Plant Museum's Menus explores how Tampa Bay ate back in the day

Victorian fine dining and its elaborate accoutrements drive the latest Henry B. Plant Museum exhibit.

click to enlarge A 1911 Tampa Bay Hotel Christmas menu, part of the Henry B. Plant Museum's Menus collection. - Henry B. Plant Museum
Henry B. Plant Museum
A 1911 Tampa Bay Hotel Christmas menu, part of the Henry B. Plant Museum's Menus collection.

Want a taste of how Tampa Bay ate back in the day? Pay a visit to the Henry B. Plant Museum tonight. Starting at 7 p.m. Friday, the museum at the University of Tampa opens its latest rotating exhibit, Menus: The Epicurean Experience, driven by Victorian-era fine dining and its elaborate accoutrements.

And they’re elaborate, all right.

Imagine using a big shaker to distribute powdered sugar onto your errr... raisin cake? Or a server coming at you with what’s called a “spaghetti server” with scary-looking teeth. Or the tunes of a live orchestra spilling down from the dining room balcony throughout a meal, because, you know, why not?

Alongside a variety of original, rare menus listing items like chowchow, minced chicken omelet and hodge-podge, Menus covers everything from etiquette and authentic cookware to fashion and specialized utensils, many of which are on loan from an anonymous private collector (and some of which, at first glance, could be mistaken for torture devices). (I’m looking at you, spaghetti server.) The exhibit’s kickoff begins with a free lecture by Lucullus owner Patrick Dunne, whose New Orleans shop specializes in culinary antiques.

“What we’re trying to do is sort of give you an idea of not just what the menus looked like, but the whole dining experience,” said museum relations coordinator Lindsay Huban. “You know, what are these crazy things that you would’ve been served with or using? And then we’re also having some sections on food preparation, where the food came from.”

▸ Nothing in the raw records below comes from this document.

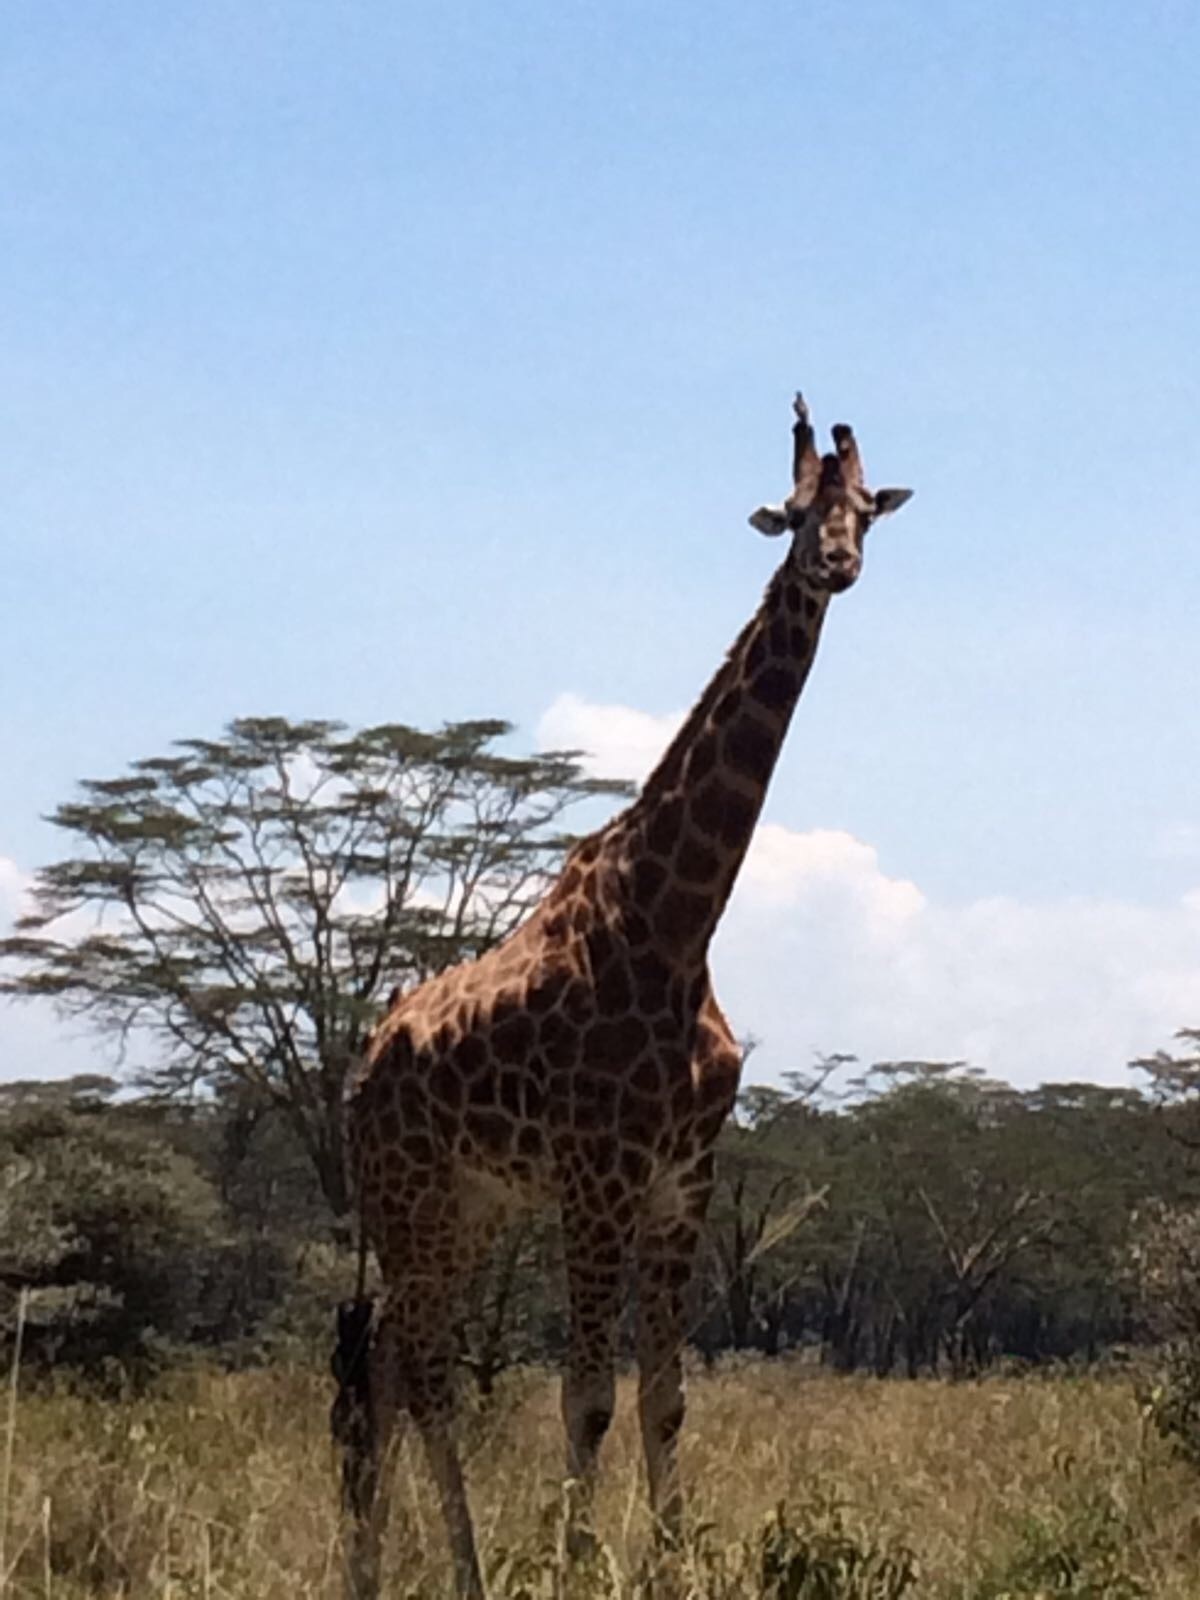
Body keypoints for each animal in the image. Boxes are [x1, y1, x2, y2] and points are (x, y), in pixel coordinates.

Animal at [342, 393, 915, 1593]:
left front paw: (668, 1563)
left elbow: (665, 1400)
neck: (678, 922)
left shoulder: (681, 1181)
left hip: (466, 1207)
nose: (835, 565)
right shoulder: (598, 1178)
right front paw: (575, 1563)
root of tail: (359, 1072)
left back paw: (393, 1568)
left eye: (864, 510)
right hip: (409, 1198)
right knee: (410, 1373)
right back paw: (439, 1571)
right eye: (796, 510)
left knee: (392, 1368)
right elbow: (588, 1400)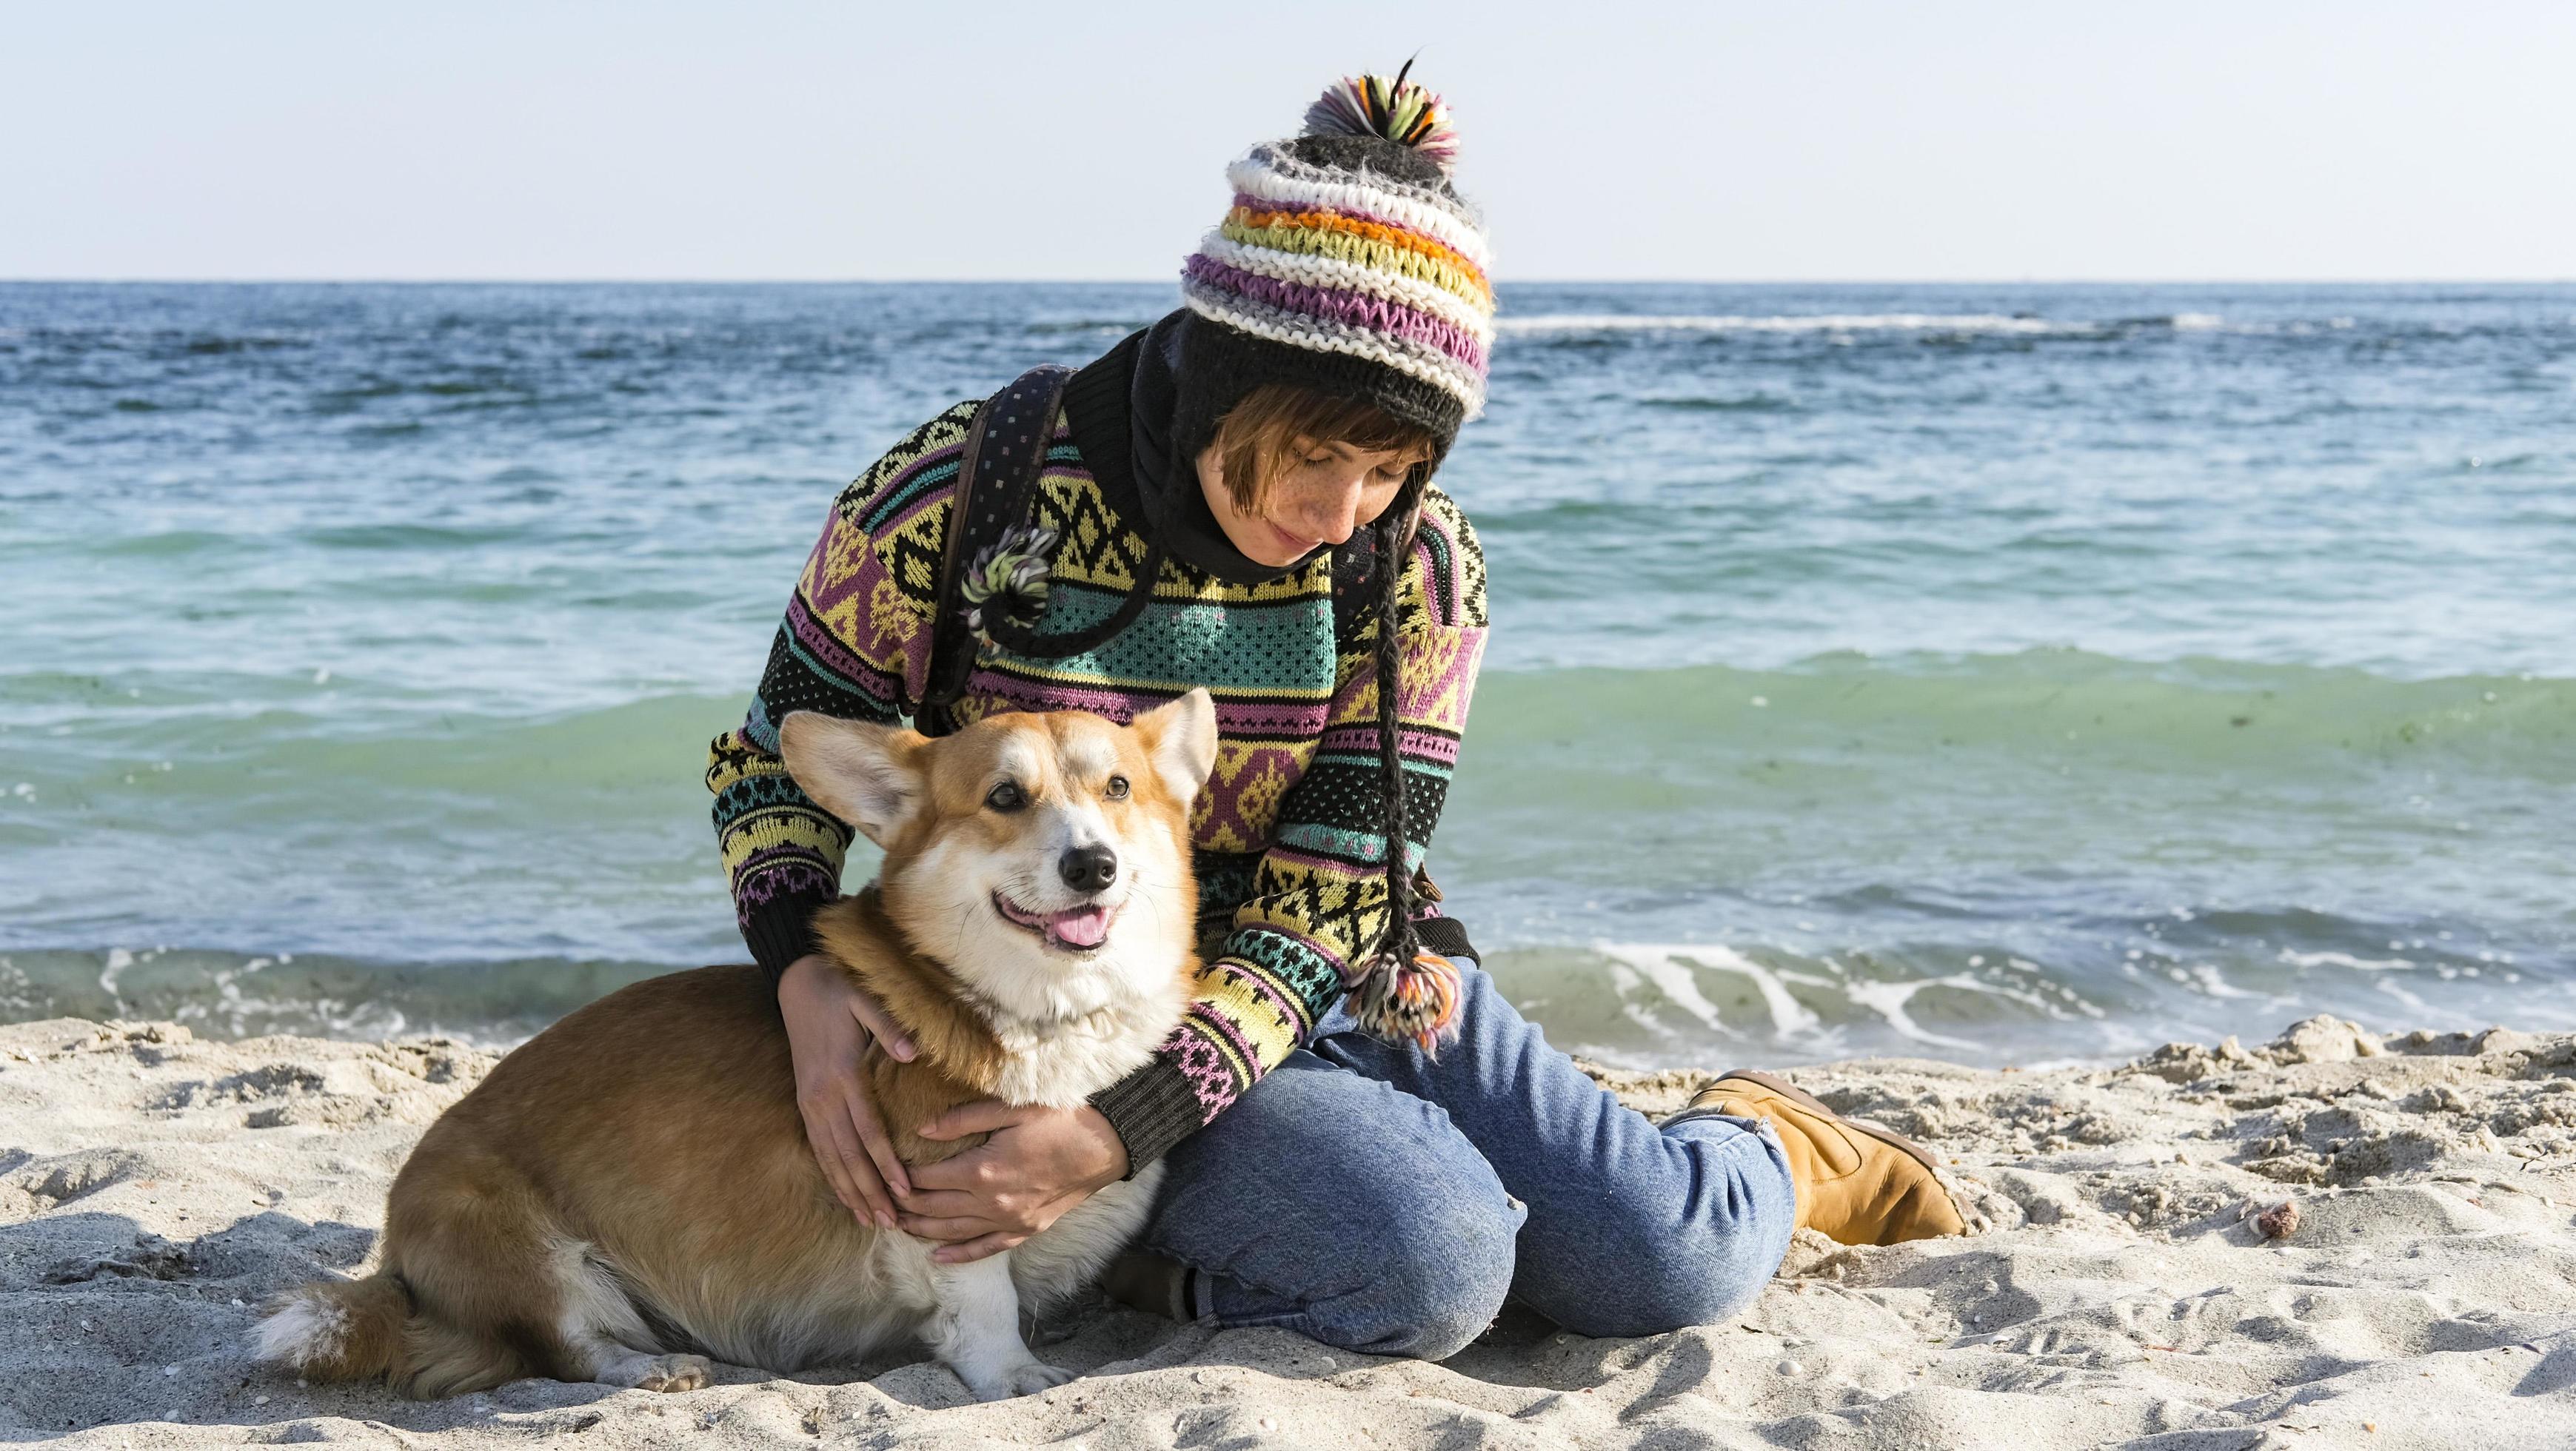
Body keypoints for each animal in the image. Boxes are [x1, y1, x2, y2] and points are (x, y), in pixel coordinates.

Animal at [256, 695, 1221, 1401]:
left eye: (1118, 788)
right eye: (1005, 798)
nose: (1092, 865)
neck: (1046, 1012)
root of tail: (394, 1261)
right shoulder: (951, 1212)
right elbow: (985, 1307)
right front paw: (1014, 1376)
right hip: (527, 1255)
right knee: (567, 1352)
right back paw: (654, 1367)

As Huban explains during CLs sneak peek on Thursday afternoon, half of the new exhibit is dedicated to the components that make up front of house, and the other half examines back of house, including what the butler’s pantry might’ve looked like and recently acquired images the only ones the museum has ever found, we’re told taken inside the kitchens of the Tampa Bay Hotel, now home to the university and museum. The kitchens were located where UT’s science wing is today, while Fletcher Lounge is where the dining room used to be.

The months-long Menus, running through Dec. 23, examines the upscale culinary sophistication of the Tampa Bay Hotel and other Florida resorts — the Vinoy, Belleview Biltmore and Alcazar included — from 1891 to 1932. But there are some parallels to modern fine dining as well. Local restaurateurs, and even microbrewery owners, continue to stress the importance of the overall experience, for one. Dining out isn’t just about the food, as the exhibit highlights; it was a performance as much as a meal, when you consider the grand outfits, place settings and other ingredients that would’ve gone into each service.

“There was no expense spared when it came to any of this,” Huban said.

click to enlarge Some of the neat specialized serving utensils museumgoers will find at Menus. - Meaghan Habuda
Meaghan Habuda
Some of the neat specialized serving utensils museumgoers will find at Menus.

The exhibit also shows that farm-to-table isn’t a new development for the dining world; people have been eating this way for a long time. Museumgoers can check out old-timey photographs of farmers with their cattle, strawberries and huge heads of greens, among others.

“They tried to be as local as possible, so most of the produce and things came from here,” Huban said. “This part of Florida was the celery capital of the world.”

Curator Susan Carter added: “Even on the back side of the hotel, they had these garden areas. You can see papayas growing and different herbs and things. They just could’ve walked right out there and picked some things and gone back to the kitchen and added it to flavor the food.”

Although Menus was still a work in progress on our visit (audios are also planned for the one-room exhibit), my guess is that you could stop by more than once during its run and discover something you hadn’t noticed before.

I’m not gonna spoil all the little nuances — you’ll have to come and see them for yourself — but look for the Independence Day dinner menu from 1898 (during the Spanish-American War) with dishes named after dignitaries like “Roast Turkey, Shafter Sauce,” or the Barton & Guestier wine crate that’s original to the building — then try to find the bottle that was uncovered with it.


Menus: The Epicurean Experience

Henry B. Plant Museum, 401 W. Kennedy Blvd., Tampa. March 17, 7-9 p.m. Runs through Dec. 23. Free with admission. 813-254-1891. ut.edu/plantmuseum/.